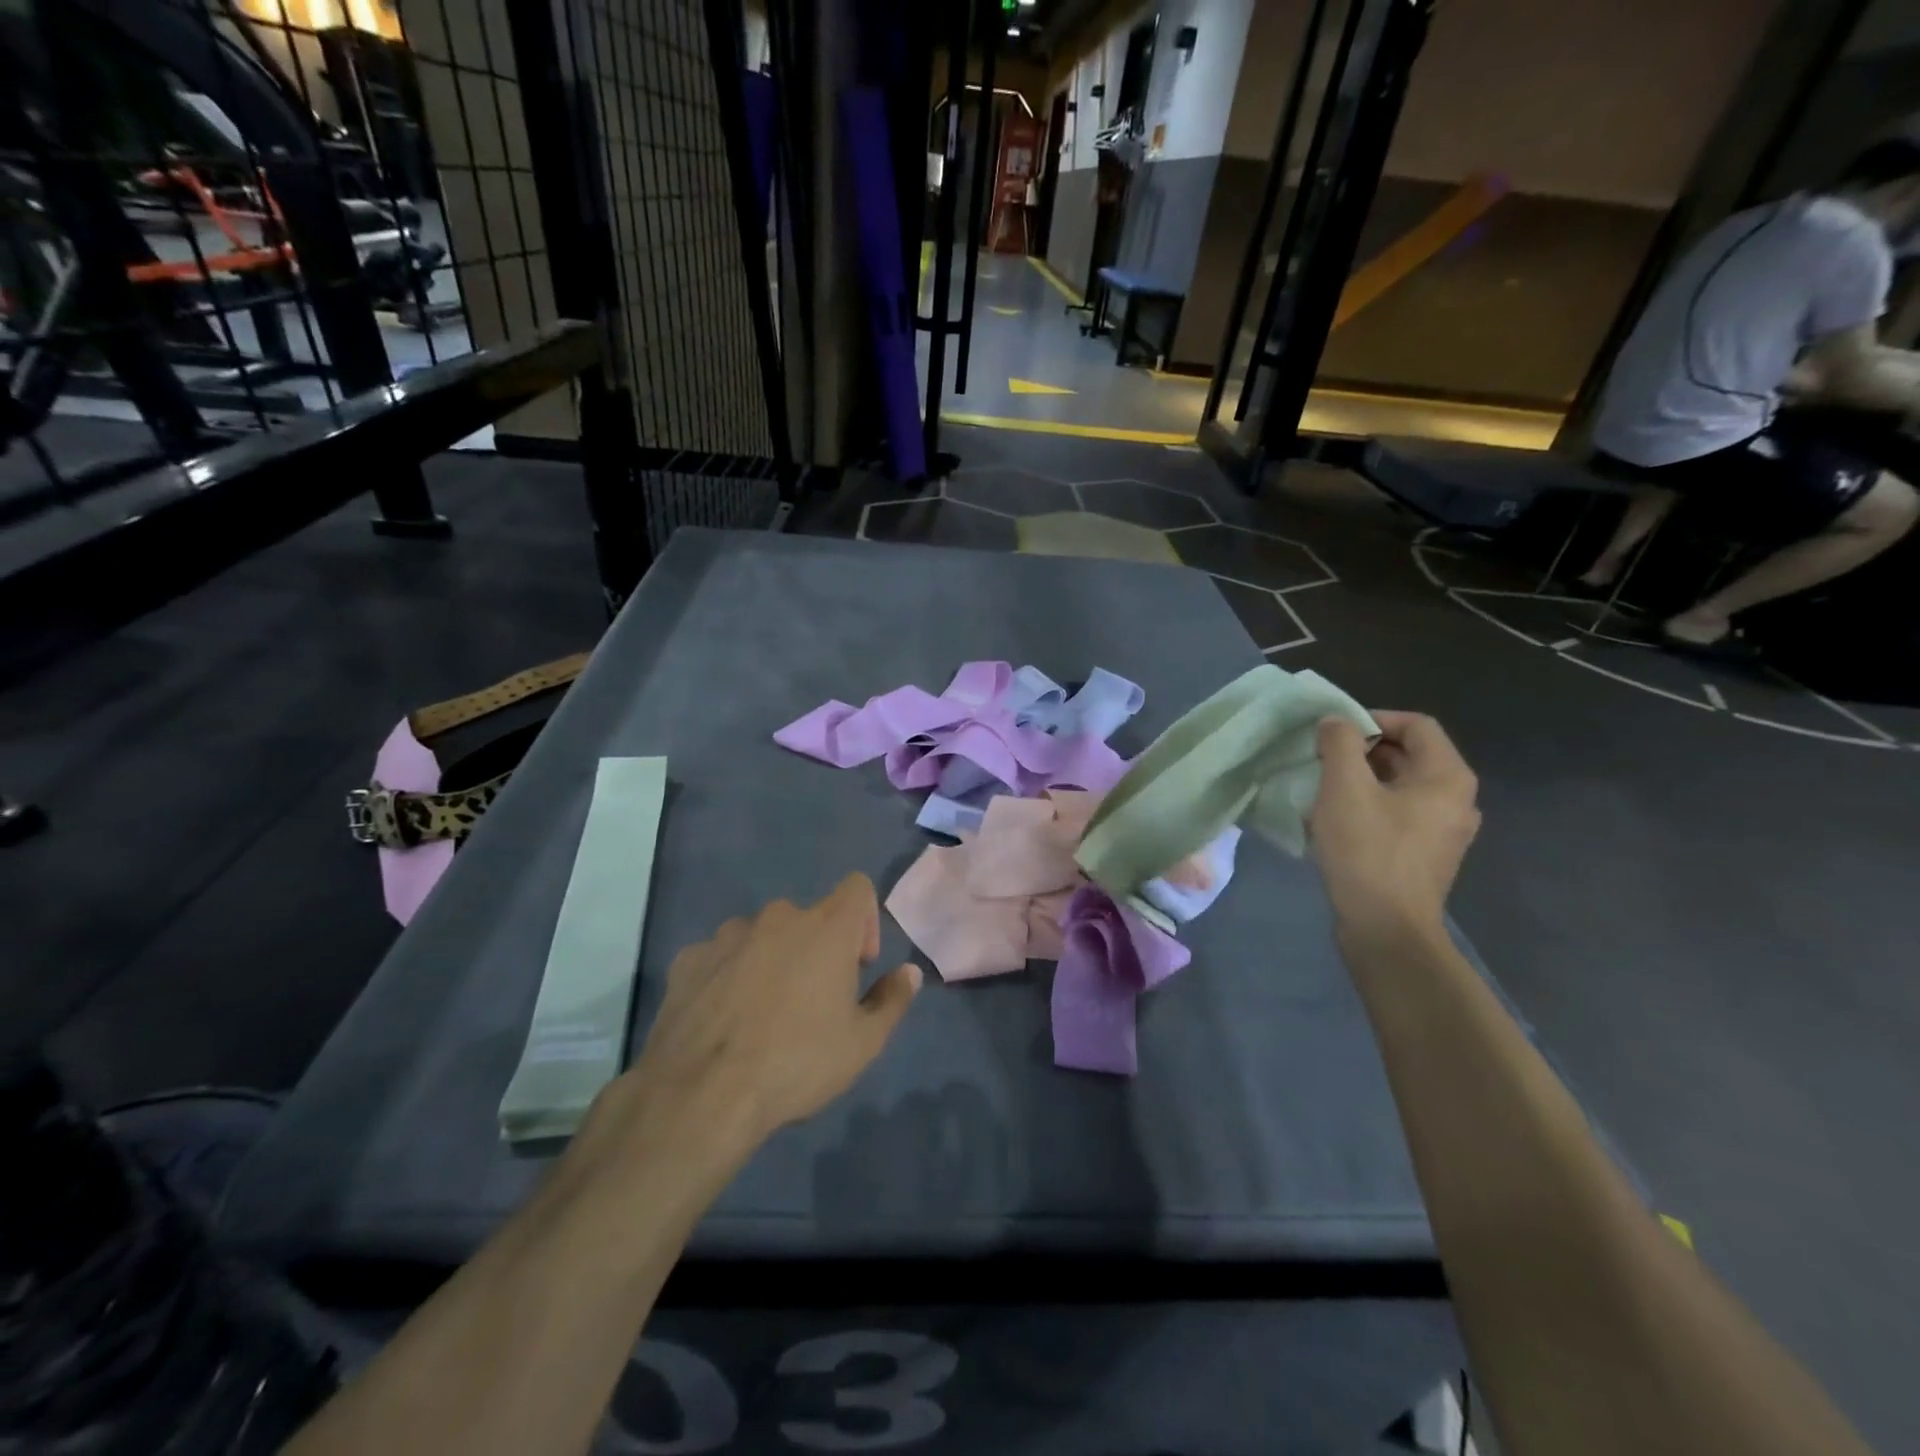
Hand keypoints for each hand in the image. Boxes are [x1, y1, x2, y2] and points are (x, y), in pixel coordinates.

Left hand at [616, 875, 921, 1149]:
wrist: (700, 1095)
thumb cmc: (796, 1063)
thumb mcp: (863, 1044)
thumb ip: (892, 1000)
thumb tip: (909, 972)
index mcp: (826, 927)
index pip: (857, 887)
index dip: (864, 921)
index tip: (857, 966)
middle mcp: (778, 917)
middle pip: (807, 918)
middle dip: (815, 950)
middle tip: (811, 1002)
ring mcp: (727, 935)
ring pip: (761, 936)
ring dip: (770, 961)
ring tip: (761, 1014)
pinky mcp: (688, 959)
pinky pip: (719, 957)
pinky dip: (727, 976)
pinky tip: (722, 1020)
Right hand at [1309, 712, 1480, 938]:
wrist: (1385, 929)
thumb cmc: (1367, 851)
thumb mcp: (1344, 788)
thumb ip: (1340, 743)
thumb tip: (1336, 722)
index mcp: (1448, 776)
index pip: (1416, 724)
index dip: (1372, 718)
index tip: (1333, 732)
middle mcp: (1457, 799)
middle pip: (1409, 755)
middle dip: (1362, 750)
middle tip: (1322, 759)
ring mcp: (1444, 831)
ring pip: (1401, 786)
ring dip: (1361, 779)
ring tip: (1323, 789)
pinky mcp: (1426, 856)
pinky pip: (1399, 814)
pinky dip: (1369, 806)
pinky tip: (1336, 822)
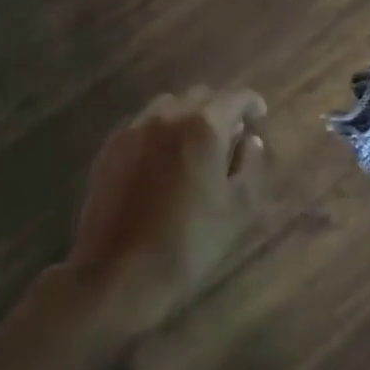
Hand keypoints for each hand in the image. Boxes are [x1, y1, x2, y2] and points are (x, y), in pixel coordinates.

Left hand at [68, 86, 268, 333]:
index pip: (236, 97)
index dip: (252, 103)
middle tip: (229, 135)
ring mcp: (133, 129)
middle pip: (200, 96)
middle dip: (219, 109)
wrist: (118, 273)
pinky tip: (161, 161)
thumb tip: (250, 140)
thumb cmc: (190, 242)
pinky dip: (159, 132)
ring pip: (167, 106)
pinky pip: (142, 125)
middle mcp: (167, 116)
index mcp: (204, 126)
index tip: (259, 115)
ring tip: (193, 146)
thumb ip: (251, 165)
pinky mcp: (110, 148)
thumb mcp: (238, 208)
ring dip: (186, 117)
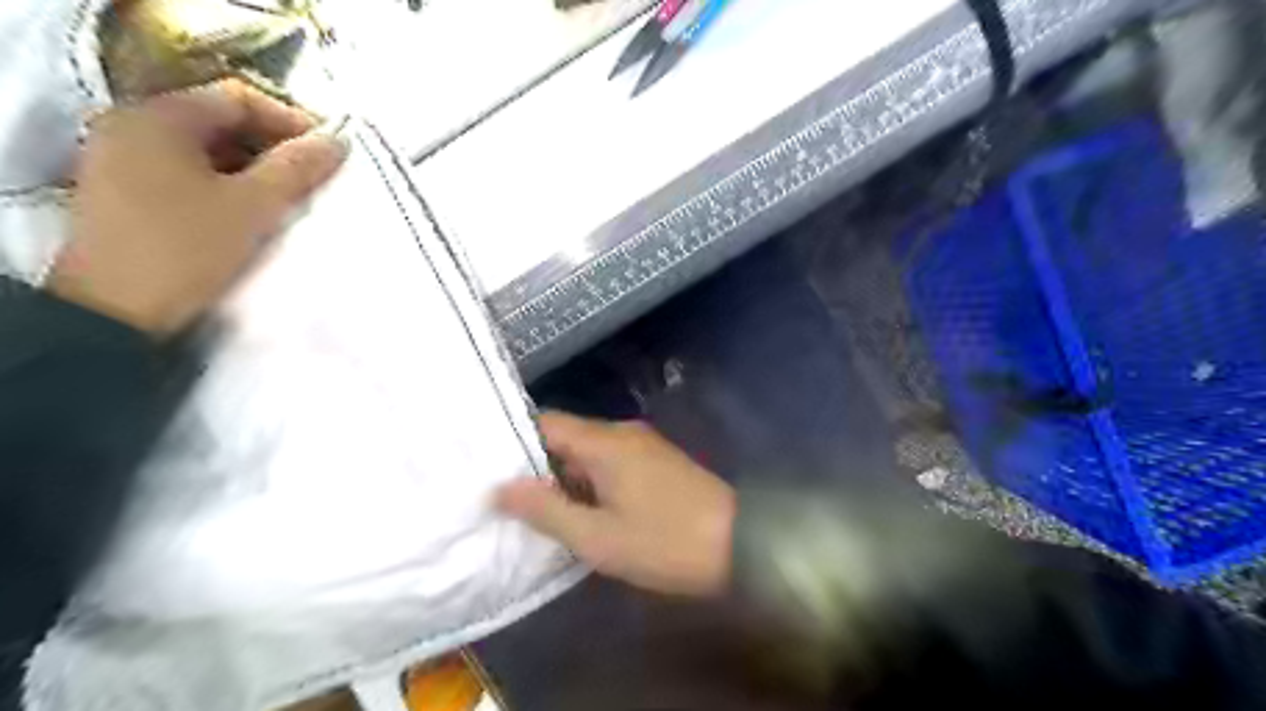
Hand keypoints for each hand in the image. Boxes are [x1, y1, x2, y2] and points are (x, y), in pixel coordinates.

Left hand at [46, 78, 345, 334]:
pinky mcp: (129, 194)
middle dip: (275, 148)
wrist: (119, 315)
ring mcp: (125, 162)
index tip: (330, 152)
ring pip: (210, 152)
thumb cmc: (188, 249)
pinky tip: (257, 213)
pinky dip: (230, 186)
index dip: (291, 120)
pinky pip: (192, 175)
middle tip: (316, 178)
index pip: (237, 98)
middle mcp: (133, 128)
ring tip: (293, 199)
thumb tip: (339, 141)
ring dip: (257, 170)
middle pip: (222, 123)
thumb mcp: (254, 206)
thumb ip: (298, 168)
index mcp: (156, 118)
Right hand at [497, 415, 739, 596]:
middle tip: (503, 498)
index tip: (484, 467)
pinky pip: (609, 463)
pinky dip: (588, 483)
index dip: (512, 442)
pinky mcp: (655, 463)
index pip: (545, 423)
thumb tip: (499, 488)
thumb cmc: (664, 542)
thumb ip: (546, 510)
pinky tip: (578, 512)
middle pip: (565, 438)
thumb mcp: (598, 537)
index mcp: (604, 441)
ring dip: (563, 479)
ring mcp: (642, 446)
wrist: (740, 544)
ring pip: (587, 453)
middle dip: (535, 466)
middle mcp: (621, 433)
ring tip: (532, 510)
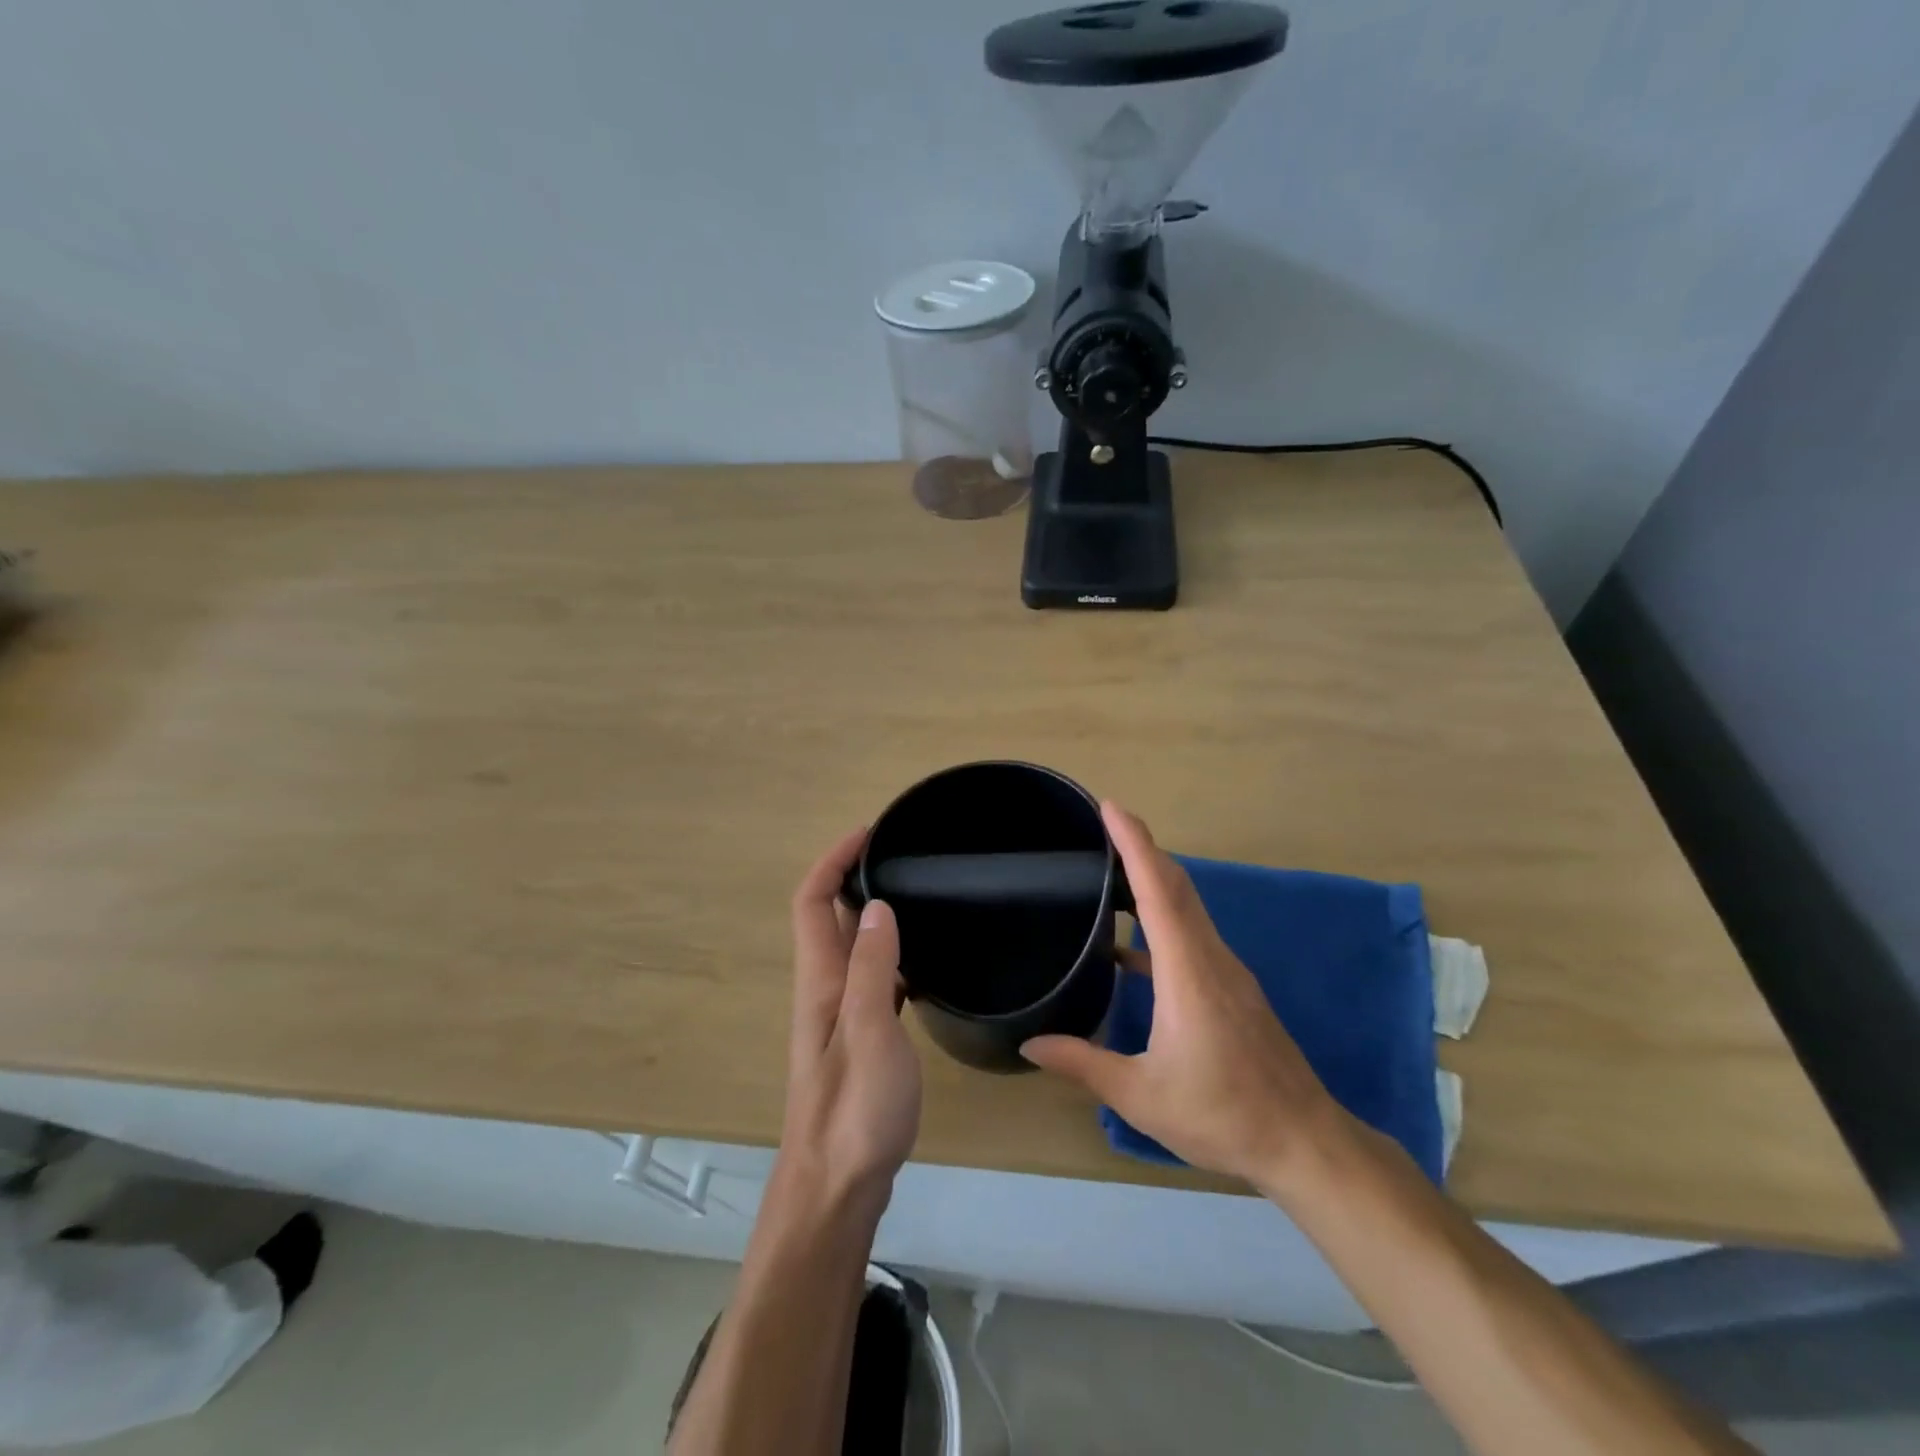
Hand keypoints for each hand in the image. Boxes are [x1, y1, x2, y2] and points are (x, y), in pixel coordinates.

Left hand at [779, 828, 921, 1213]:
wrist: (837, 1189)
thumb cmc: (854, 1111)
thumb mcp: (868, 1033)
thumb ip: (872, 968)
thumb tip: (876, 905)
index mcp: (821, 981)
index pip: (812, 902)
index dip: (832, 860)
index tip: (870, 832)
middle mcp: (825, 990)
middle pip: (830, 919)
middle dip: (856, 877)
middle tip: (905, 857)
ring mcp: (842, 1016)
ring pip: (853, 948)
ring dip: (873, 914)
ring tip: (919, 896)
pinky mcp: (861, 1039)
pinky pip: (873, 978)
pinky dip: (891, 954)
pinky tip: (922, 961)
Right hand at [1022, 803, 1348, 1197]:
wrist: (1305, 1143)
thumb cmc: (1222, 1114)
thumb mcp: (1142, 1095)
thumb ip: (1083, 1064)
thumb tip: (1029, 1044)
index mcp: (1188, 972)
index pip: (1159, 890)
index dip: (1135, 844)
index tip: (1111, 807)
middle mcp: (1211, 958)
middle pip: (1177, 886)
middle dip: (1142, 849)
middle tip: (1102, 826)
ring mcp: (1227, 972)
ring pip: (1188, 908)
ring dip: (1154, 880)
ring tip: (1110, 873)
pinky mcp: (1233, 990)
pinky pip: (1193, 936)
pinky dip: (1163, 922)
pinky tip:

....

→ **Assignment**: You need to restate all of the entries above exactly and leave the pictures behind.

→ **Answer to the exercise**:
Hand keypoints for each hand in the image. Boxes are [x1, y1, x2, y2] and points are (x, y), in pixel coordinates.

Left hand at [616, 875, 921, 1149]:
wrist: (700, 1095)
thumb cmc: (796, 1063)
thumb mcp: (863, 1044)
thumb ip: (892, 1000)
thumb tip: (909, 972)
index mcp: (826, 927)
index pip: (857, 887)
index dip: (864, 921)
index tip: (857, 966)
middle mcp: (778, 917)
middle pip: (807, 918)
middle dip: (815, 950)
middle tip: (811, 1002)
ring mcp: (727, 935)
ring pip: (761, 936)
ring dip: (770, 961)
ring tip: (761, 1014)
pinky mcp: (688, 959)
pinky pip: (719, 957)
pinky dip: (727, 976)
pinky tip: (722, 1020)
Right hand at [1309, 712, 1480, 938]:
wrist: (1385, 929)
thumb cmc: (1367, 851)
thumb mcp: (1344, 788)
thumb ip: (1340, 743)
thumb tip: (1336, 722)
index mcp: (1448, 776)
index pip: (1416, 724)
index dip: (1372, 718)
index tip: (1333, 732)
middle mcp: (1457, 799)
middle pip: (1409, 755)
middle dip: (1362, 750)
middle tip: (1322, 759)
ring mcp: (1444, 831)
ring pip: (1401, 786)
ring dip: (1361, 779)
ring tip: (1323, 789)
pinky mcp: (1426, 856)
pinky pip: (1399, 814)
pinky dip: (1369, 806)
pinky tip: (1336, 822)
Hand keypoints for each hand in the image. Boxes are [x1, y1, x2, y2] and points are (x, y), in pixel coordinates.

Left hand at [68, 86, 268, 333]:
index pip: (236, 97)
index dip: (252, 103)
middle tip: (229, 135)
ring mcp: (133, 129)
middle pip: (200, 96)
middle dip: (219, 109)
wrist: (118, 273)
pinky tip: (161, 161)
thumb tip: (250, 140)
thumb cmc: (190, 242)
pinky dip: (159, 132)
ring pip: (167, 106)
pinky pip: (142, 125)
middle mcp: (167, 116)
index mcp: (204, 126)
index tip: (259, 115)
ring tip: (193, 146)
thumb ip: (251, 165)
pinky mcp: (110, 148)
thumb mcp: (238, 208)
ring dip: (186, 117)
Hand keypoints for each hand in the image. Boxes are [x1, y1, x2, y2] and points are (x, y), in pixel coordinates.

Left hand at [46, 78, 345, 334]:
pinky mcp: (129, 194)
middle dip: (275, 148)
wrist: (119, 315)
ring mcp: (125, 162)
index tip: (330, 152)
ring pip: (210, 152)
thumb cmc: (188, 249)
pinky tip: (257, 213)
pinky dip: (230, 186)
index dip: (291, 120)
pinky pip: (192, 175)
middle tip: (316, 178)
index pip: (237, 98)
middle mcp: (133, 128)
ring tip: (293, 199)
thumb tip: (339, 141)
ring dip: (257, 170)
middle pip: (222, 123)
thumb mcp: (254, 206)
thumb ip: (298, 168)
index mcp: (156, 118)
Right hand at [497, 415, 739, 596]:
middle tip: (503, 498)
index tip: (484, 467)
pinky pip: (609, 463)
pinky dip: (588, 483)
index dip: (512, 442)
pinky mcp: (655, 463)
index pip: (545, 423)
thumb tip: (499, 488)
thumb cmc: (664, 542)
thumb ip: (546, 510)
pinky tip: (578, 512)
middle pip: (565, 438)
thumb mcp: (598, 537)
index mcp: (604, 441)
ring dip: (563, 479)
ring mcp: (642, 446)
wrist: (740, 544)
ring pip: (587, 453)
middle dip: (535, 466)
middle mcp: (621, 433)
ring tip: (532, 510)
Hand keypoints for each hand in the image. Boxes are [x1, y1, x2, y2] and points are (x, y), in pixel coordinates.

Left hand at [779, 828, 921, 1213]:
wrist: (837, 1189)
thumb cmc: (854, 1111)
thumb mcp: (868, 1033)
thumb ip: (872, 968)
thumb tip: (876, 905)
index mcp: (821, 981)
index pip: (812, 902)
index dip: (832, 860)
index tip: (870, 832)
middle mcp: (825, 990)
middle pip: (830, 919)
middle dip: (856, 877)
middle tip: (905, 857)
ring mcp: (842, 1016)
ring pip: (853, 948)
ring dip: (873, 914)
ring tip: (919, 896)
pinky mcp: (861, 1039)
pinky pip: (873, 978)
pinky dip: (891, 954)
pinky tip: (922, 961)
Right hand at [1022, 803, 1348, 1197]:
wrist: (1305, 1143)
thumb cmc: (1222, 1114)
thumb mcp: (1142, 1095)
thumb ip: (1083, 1064)
thumb tip: (1029, 1044)
index mcp: (1188, 972)
index pip: (1159, 890)
index dip: (1135, 844)
index tip: (1111, 807)
middle mcp: (1211, 958)
middle pip: (1177, 886)
middle dip: (1142, 849)
middle tip: (1102, 826)
ring mcp: (1227, 972)
ring pip: (1188, 908)
ring dip: (1154, 880)
ring tip: (1110, 873)
pinky mcp: (1233, 990)
pinky pip: (1193, 936)
pinky dip: (1163, 922)
pinky tip:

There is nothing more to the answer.